» THE TASK:
Rewrite the data below so that every instance of "facing direction" becomes "heading", leaving everything else unchanged, and omit the pictures from your answer.

» SOURCE RECORDS:
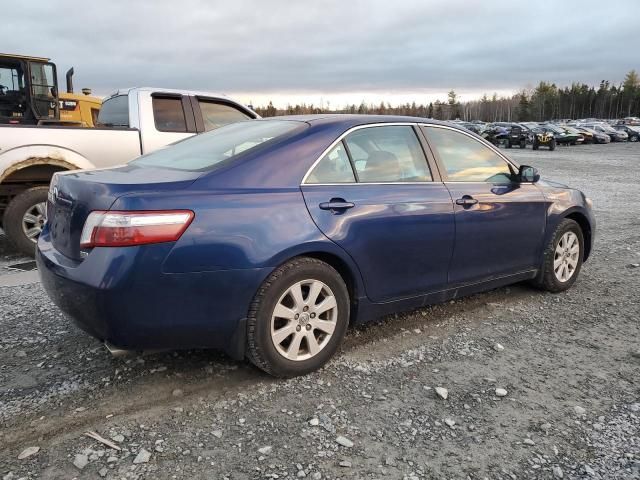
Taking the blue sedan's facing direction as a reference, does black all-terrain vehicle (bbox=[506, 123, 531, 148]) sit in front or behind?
in front

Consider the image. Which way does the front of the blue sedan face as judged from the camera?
facing away from the viewer and to the right of the viewer

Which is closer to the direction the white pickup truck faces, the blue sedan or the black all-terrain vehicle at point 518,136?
the black all-terrain vehicle

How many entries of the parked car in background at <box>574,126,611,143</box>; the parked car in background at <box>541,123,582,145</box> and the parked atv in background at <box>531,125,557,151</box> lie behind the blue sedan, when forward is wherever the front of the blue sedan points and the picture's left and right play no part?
0

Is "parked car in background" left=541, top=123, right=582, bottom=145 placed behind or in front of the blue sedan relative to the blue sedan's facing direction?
in front

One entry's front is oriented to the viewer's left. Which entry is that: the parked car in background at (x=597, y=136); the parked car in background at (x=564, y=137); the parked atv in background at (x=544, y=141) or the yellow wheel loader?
the yellow wheel loader

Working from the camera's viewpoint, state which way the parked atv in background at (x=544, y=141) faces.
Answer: facing the viewer and to the right of the viewer

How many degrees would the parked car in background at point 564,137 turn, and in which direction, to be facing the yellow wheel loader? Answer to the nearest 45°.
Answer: approximately 45° to its right

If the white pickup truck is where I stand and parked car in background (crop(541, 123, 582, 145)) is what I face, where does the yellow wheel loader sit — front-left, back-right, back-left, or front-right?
front-left

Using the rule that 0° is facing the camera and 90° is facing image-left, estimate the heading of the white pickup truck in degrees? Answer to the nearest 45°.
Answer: approximately 225°

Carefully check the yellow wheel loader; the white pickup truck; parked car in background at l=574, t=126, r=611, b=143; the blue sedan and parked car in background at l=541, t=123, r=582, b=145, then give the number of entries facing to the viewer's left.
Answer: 1

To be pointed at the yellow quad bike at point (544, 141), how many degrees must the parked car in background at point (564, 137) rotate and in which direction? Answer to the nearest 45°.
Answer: approximately 45° to its right

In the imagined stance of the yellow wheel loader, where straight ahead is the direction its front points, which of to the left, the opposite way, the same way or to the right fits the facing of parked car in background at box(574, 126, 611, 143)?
to the left

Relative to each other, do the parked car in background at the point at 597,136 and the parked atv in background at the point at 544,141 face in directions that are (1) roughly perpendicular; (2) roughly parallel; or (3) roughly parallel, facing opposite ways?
roughly parallel

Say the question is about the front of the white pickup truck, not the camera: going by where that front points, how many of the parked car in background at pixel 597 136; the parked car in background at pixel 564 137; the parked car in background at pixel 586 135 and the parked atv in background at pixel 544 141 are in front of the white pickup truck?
4

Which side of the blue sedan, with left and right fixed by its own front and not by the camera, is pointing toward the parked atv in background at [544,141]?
front

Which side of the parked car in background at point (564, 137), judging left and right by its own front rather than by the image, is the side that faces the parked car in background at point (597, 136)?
left

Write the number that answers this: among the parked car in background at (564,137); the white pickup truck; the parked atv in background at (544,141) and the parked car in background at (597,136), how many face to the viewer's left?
0

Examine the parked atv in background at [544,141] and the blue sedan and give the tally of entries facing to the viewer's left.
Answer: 0

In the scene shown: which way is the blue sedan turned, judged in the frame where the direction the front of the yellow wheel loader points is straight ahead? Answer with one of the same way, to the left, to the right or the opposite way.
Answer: the opposite way
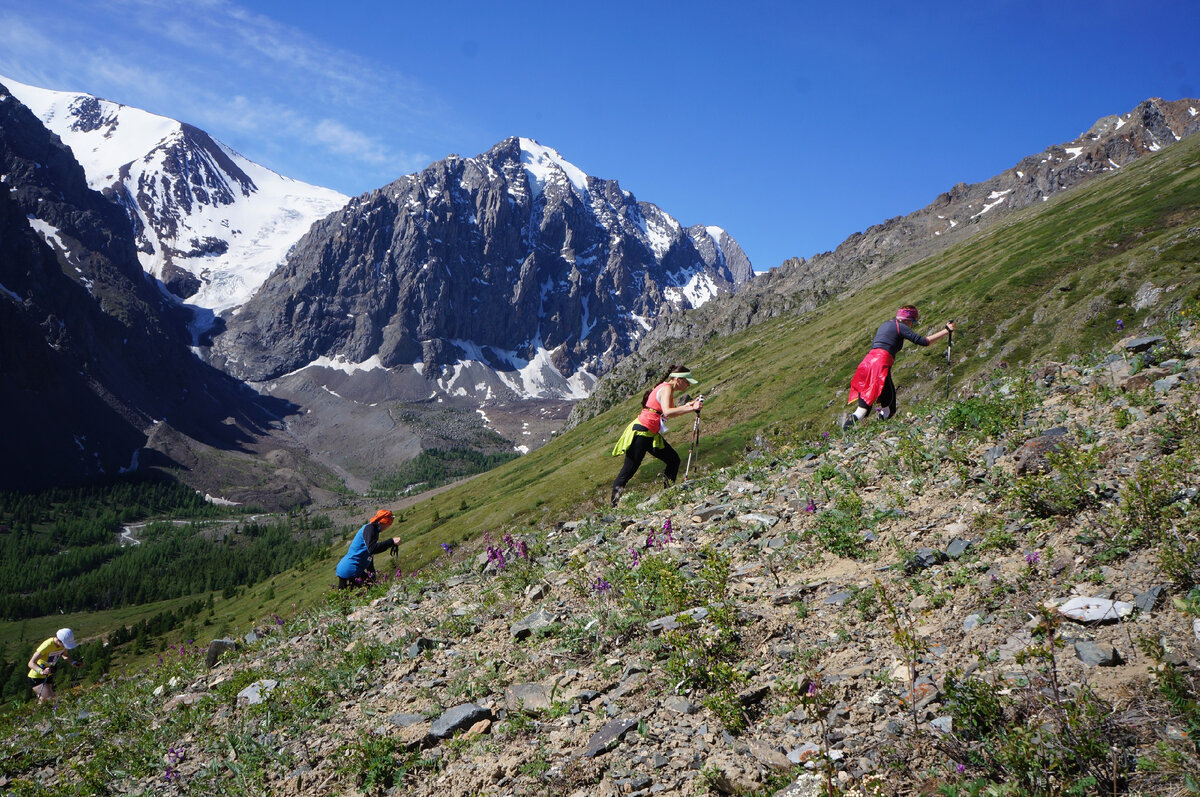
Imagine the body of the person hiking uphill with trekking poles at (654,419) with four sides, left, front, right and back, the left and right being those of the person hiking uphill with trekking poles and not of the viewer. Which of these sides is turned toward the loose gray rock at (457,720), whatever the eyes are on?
right

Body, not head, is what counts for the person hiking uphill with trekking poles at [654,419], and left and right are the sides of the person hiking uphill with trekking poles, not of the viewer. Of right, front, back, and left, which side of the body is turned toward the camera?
right

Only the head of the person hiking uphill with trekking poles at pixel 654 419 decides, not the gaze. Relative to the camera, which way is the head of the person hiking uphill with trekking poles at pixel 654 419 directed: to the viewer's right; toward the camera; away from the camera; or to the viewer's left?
to the viewer's right

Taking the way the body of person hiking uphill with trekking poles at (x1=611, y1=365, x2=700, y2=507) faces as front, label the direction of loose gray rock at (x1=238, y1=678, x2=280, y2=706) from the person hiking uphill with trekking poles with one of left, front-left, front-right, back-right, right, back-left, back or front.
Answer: back-right

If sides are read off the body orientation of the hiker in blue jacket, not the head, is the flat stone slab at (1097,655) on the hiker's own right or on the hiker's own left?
on the hiker's own right

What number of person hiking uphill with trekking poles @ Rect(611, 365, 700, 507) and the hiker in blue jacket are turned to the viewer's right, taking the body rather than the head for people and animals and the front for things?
2

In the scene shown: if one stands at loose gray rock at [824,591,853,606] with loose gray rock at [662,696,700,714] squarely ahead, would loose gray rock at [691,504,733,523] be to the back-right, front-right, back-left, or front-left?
back-right

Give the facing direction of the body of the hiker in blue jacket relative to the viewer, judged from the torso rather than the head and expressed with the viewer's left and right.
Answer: facing to the right of the viewer
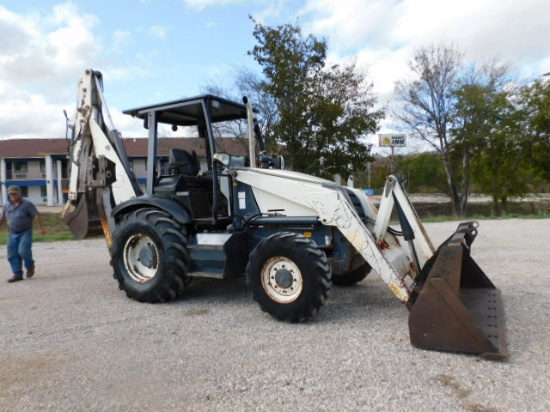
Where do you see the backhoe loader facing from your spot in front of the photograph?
facing the viewer and to the right of the viewer

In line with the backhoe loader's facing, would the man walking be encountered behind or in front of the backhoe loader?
behind

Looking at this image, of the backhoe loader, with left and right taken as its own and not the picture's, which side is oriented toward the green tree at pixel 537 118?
left

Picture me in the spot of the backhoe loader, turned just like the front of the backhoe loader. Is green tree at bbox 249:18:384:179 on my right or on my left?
on my left

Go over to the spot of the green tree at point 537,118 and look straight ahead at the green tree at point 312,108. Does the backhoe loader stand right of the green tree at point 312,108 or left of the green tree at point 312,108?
left
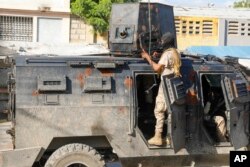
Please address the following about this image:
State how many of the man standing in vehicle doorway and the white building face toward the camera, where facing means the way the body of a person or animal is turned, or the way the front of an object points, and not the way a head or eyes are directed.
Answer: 1

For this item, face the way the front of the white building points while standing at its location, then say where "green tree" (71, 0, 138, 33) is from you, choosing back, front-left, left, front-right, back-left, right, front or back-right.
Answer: left

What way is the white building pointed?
toward the camera

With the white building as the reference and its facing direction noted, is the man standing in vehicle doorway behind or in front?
in front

» REPLY:
Taking the blue sedan's heading as a reference, does black all-terrain vehicle (bbox=[506, 123, 531, 148]) sit in front or behind?
in front

Consider the image. Which way does the front of the blue sedan face as judged from the camera?
facing away from the viewer and to the right of the viewer

Which is closer to the direction the white pickup truck faces, the blue sedan or the black all-terrain vehicle at point 518,136?
the black all-terrain vehicle

How many entries of the parked car in background at <box>574,126,611,143</box>; the parked car in background at <box>541,123,582,145</box> and the parked atv in background at <box>531,125,557,151</box> lie behind the blue sedan, when forward is wherever the front of the blue sedan points and the picture's left and right play no part?
0

Is "parked car in background" left=541, top=123, right=582, bottom=145 placed behind or in front of the blue sedan relative to the blue sedan's heading?
in front

One entry's front is oriented to the viewer's left. Which entry is that: the parked car in background at (x=597, y=136); the parked car in background at (x=564, y=137); the parked atv in background at (x=544, y=141) or the yellow wheel loader?
the yellow wheel loader

Working from the camera's viewpoint, state which way the parked atv in background at (x=544, y=141) faces.
Answer: facing the viewer and to the right of the viewer

How many degrees would the parked car in background at point 564,137 turn, and in which direction, to be facing the yellow wheel loader? Answer to the nearest 45°.
Answer: approximately 45° to its right

If the white pickup truck is where I stand and parked car in background (crop(541, 123, 582, 145)) is what I face, where does the yellow wheel loader sit — front-left, back-right, back-left, or front-right?
front-left

Using the rule that 0° is facing the camera and 90° is facing image-left, estimate the heading of the white pickup truck in degrees? Answer to the nearest 45°.
Answer: approximately 225°

Carefully check the yellow wheel loader; the white pickup truck; parked car in background at l=574, t=126, r=611, b=143; the blue sedan and parked car in background at l=541, t=123, r=582, b=145, then give the number of entries facing to the viewer's left.
Answer: 1

To be pointed at the yellow quad bike at point (544, 141), how many degrees must the parked car in background at point (564, 137) rotate and in which direction? Answer to the nearest 45°.
Answer: approximately 45° to its right

In the imagined stance of the yellow wheel loader, where straight ahead is the direction its front points, which of to the left, the opposite way, the same way or to the right fits the facing of parked car in background at box(574, 126, 611, 143)?
to the left

Relative to each other, do the parked car in background at the point at 597,136 and the parked atv in background at the point at 544,141 face in directions that are (1) roughly perpendicular; (2) roughly parallel; or (3) roughly parallel, facing opposite ways?
roughly parallel

Say the question is about the front of the white pickup truck, not the camera: going by where that front points, how many of the parked car in background at pixel 597 136; the parked car in background at pixel 564 137; the parked car in background at pixel 586 135 and the parked atv in background at pixel 544 141 are in front of the white pickup truck?
4

Which side of the blue sedan, with left and right fixed by its own front and not by the camera, is pointing toward the parked atv in background at [544,141]?
front

Which side of the parked car in background at point (564, 137), judging left and right by its own front rather than by the image, is the side that faces the parked car in background at point (597, 136)?
left

Write the number that answers this: among the parked car in background at (564,137); the white pickup truck; the parked atv in background at (544,141) and the parked car in background at (597,136), how many face to the viewer's left?
0

Examine the parked atv in background at [544,141] and the blue sedan and give the tally of entries facing to the viewer's left.
Answer: 0

In the scene shown: which way is the blue sedan turned, judged in the frame where the direction the front of the yellow wheel loader points is straight ahead? Answer with one of the same way, to the left, to the right or the opposite way.
Answer: the opposite way
Imagine the body of the person hiking uphill with trekking poles at (654,419) with four sides, left, front, right and back, the left and right being those of the person hiking uphill with trekking poles and not of the viewer. Which of these sides is turned toward the loose gray rock at (457,720), whatever the eyes are on?
right

Body, not head, is what counts for the person hiking uphill with trekking poles at [654,419], and left and right are the sides of the person hiking uphill with trekking poles, not of the viewer. Of right, front, back, and left, which side of the body is turned toward the camera?
right

Only the head of the person hiking uphill with trekking poles at pixel 654 419 decides, not the gaze. Relative to the camera, which way is the head of the person hiking uphill with trekking poles at pixel 654 419 directed: to the viewer's right; toward the camera; away from the camera; or to the viewer's left?
to the viewer's right

Taking the way the body of person hiking uphill with trekking poles at (x1=611, y1=365, x2=700, y2=507) faces as front, label the direction of loose gray rock at (x1=238, y1=678, x2=280, y2=706) from the person hiking uphill with trekking poles with one of left, front-left, front-right, back-right, right, back-left, back or front.
Answer: back-right

If sides are read off the body orientation of the hiker in blue jacket, not the head, is the flat stone slab at (1097,655) on the hiker's own right or on the hiker's own left?
on the hiker's own right

What number of person hiking uphill with trekking poles @ Rect(611, 365, 700, 507) and the hiker in blue jacket are turned to the viewer's right, taking the body rather than the head for people and animals and the front for things?
2

In the scene shown: if one stands at loose gray rock at [824,591,853,606] with loose gray rock at [662,696,700,714] squarely ahead, would loose gray rock at [691,504,733,523] be to the back-right, front-right, back-left, or front-left?
back-right

Give the heading of the body of the hiker in blue jacket relative to the viewer, judged from the torso rather than the head and expressed with the viewer's left and right.
Answer: facing to the right of the viewer
Where do you see the backhoe loader facing from your spot in front of the photograph?
facing the viewer and to the right of the viewer

In line with the backhoe loader's facing, would the man walking be encountered behind or in front of the backhoe loader?
behind

Looking at this image, of the backhoe loader, with left and right taken as its own and not the picture's, which side is oriented toward the green tree at pixel 537 118?
left

Picture me in the spot of the backhoe loader, turned just like the front of the backhoe loader. Is green tree at bbox 249:18:384:179 on my right or on my left?
on my left

Go over to the spot of the green tree at point 537,118 and look straight ahead at the green tree at point 312,108. Does the backhoe loader stand right of the green tree at point 312,108 or left of the green tree at point 312,108?
left
Please address the following about this image:
State how many of the man standing in vehicle doorway and the white building face toward the camera, where facing means the way the body of a person or animal is turned, or the way the front of an object points, and not the way a head or eyes are directed.
Answer: 1

For this item, face the way the front of the white building points while standing at its location, then say where "green tree" (71, 0, 138, 33) is from you, choosing back, front-left, left, front-right, back-left, right, front or back-right.
Answer: left

What way is the white building pointed?
toward the camera

With the white building as the reference and its heading noted, is the man standing in vehicle doorway behind or in front?
in front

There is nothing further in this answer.